* **Extract provided**:
:::::
Accordingly, this Court should more carefully examine the trial court's award of class counsel's attorney fees for reasonableness as well as for the inherent conflict of interest with class members that existed when exorbitant fees were agreed to by the PACT board during settlement negotiations. With regard to the issue of the attorney fees, I cite Carol M. Perdue's brief and her brief on return to remand throughout this dissent. Those briefs speak for themselves regarding whether the appellants challenge class counsel's fees on appeal. The Court does not need to search the record to make the appellants' case for them; Perdue makes her case by citing to the record in her briefs to this Court. See Perdue's brief, at 42–66; Perdue's brief on return to remand, at 54–58.
As Perdue notes in her brief on original submission, a fact that weighs against such an excessive attorney-fee award is that this case was settled in the early pretrial stages of the proceedings, only six depositions having been taken by the PACT board and at most two depositions by class counsel. Perdue's brief, at 51–53. Furthermore, as Perdue argues, class counsel never disclosed an expert, and there is no indication that an expert was even consulted. Perdue's brief, at 43, 51–52, 59, 64–65. Moreover, nothing in the record shows that class counsel deposed members of the PACT board or the actuary upon whose testimony the settlement amount was based. Perdue alleges as much in her brief. Perdue's brief, at 43, 51–52, 58–59, 64–65. Finally, costs and expenses of class counsel were calculated to be only $15,000.
In light of the foregoing, the time and labor required of class counsel to this point in this case do not appear to warrant an award of $4,950,000 in attorney fees out of the already strained PACT trust fund. See Perdue's brief, at 43, 46, 59–63. See also Rule 1.5, Ala. R. Prof. Conduct (time and labor expended by an attorney are to be considered in determining whether a fee is excessive).
In most class actions, a common fund is created either by a final judgment in the action or the settlement of the class action and is maintained by class counsel for the benefit of class members. In this case, as the majority opinion recognizes, class counsel did not create a common fund because the PACT trust fund already existed when class counsel was retained and the fund was maintained by the PACT board. In a footnote, the majority states that the “common-fund doctrine also applies when a fund is preserved or protected.” 127 So.3d at 399 n. 14. I agree. However, the fact that class counsel did not have to create a common fund suggests that counsel did not have to do as much work as is usually required in class-action litigation.
Perhaps most problematic is that the interactions of class counsel and the PACT board during settlement negotiations leave the impression that those parties lacked an adversarial relationship. Perdue discusses this alleged conflict at length in her briefs to this Court. Perdue's brief, at 42–44, 59–66; Perdue's brief on return to remand, at 53–58. As one objector noted: “ ‘I'm not too happy with what I've seen in the court here with opposing counsel. Seems like they are holding hands more than they are representing two different sides.’ ” Perdue's brief, at 42.
:::::
* **Data shown**:

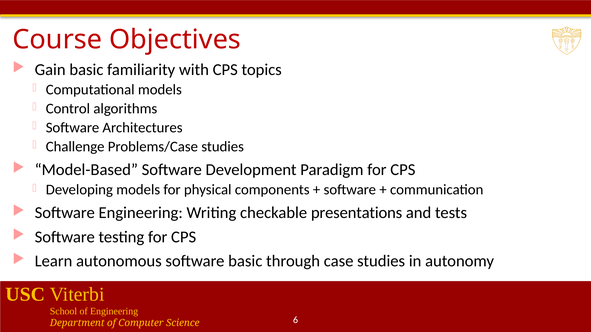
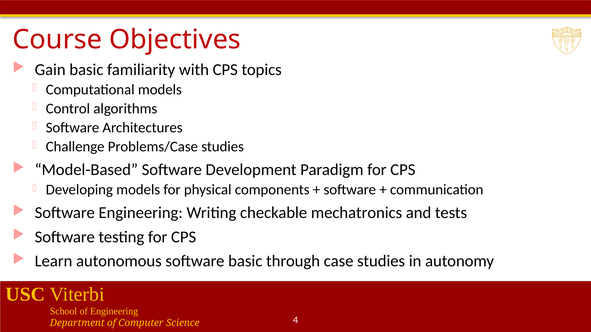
presentations: presentations -> mechatronics
6: 6 -> 4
:::::
* **Aim of the task**:
Can you pick up the dissent on class counsel's attorney fees in the PACT settlement after its last sentence and continue it?

* **Exercise answer**:
Class counsel distributed to the members of the class a “Settlement Description” and a “Questions and Answers” form, both of which repeated the financial conclusions of the PACT board and the actuary retained by the PACT board, even though class counsel had never retained their own expert to challenge or verify those conclusions. Perdue's brief, at 43, 51–52, 56–59, 64–65; Perdue's brief on return to remand, at 55–56. It appears that class counsel took at face value all the claims of the PACT board and its actuary regarding the financial condition of the trust fund and used those claims to encourage the class members to reach a settlement. See Perdue's brief, at 43, 46, 51–52, 58–59, 64–65; Perdue's brief on return to remand, at 54–56. Moreover, although class counsel had never deposed an expert to refute the findings of the actuary hired by the PACT board, the “Settlement Description” and “Questions and Answers” form distributed by class counsel warned the class in strong language about the consequences of not settling the case:
“[I]f things continued on course, by the fall of 2012 the PACT fund would not have enough money to even give you your money back. And within a few years the PACT fund would be completely out of money.
“The second alternative was to simply shut the Program down before the point of no return (fall 2010) and insure that each PACT participant at least got their money back.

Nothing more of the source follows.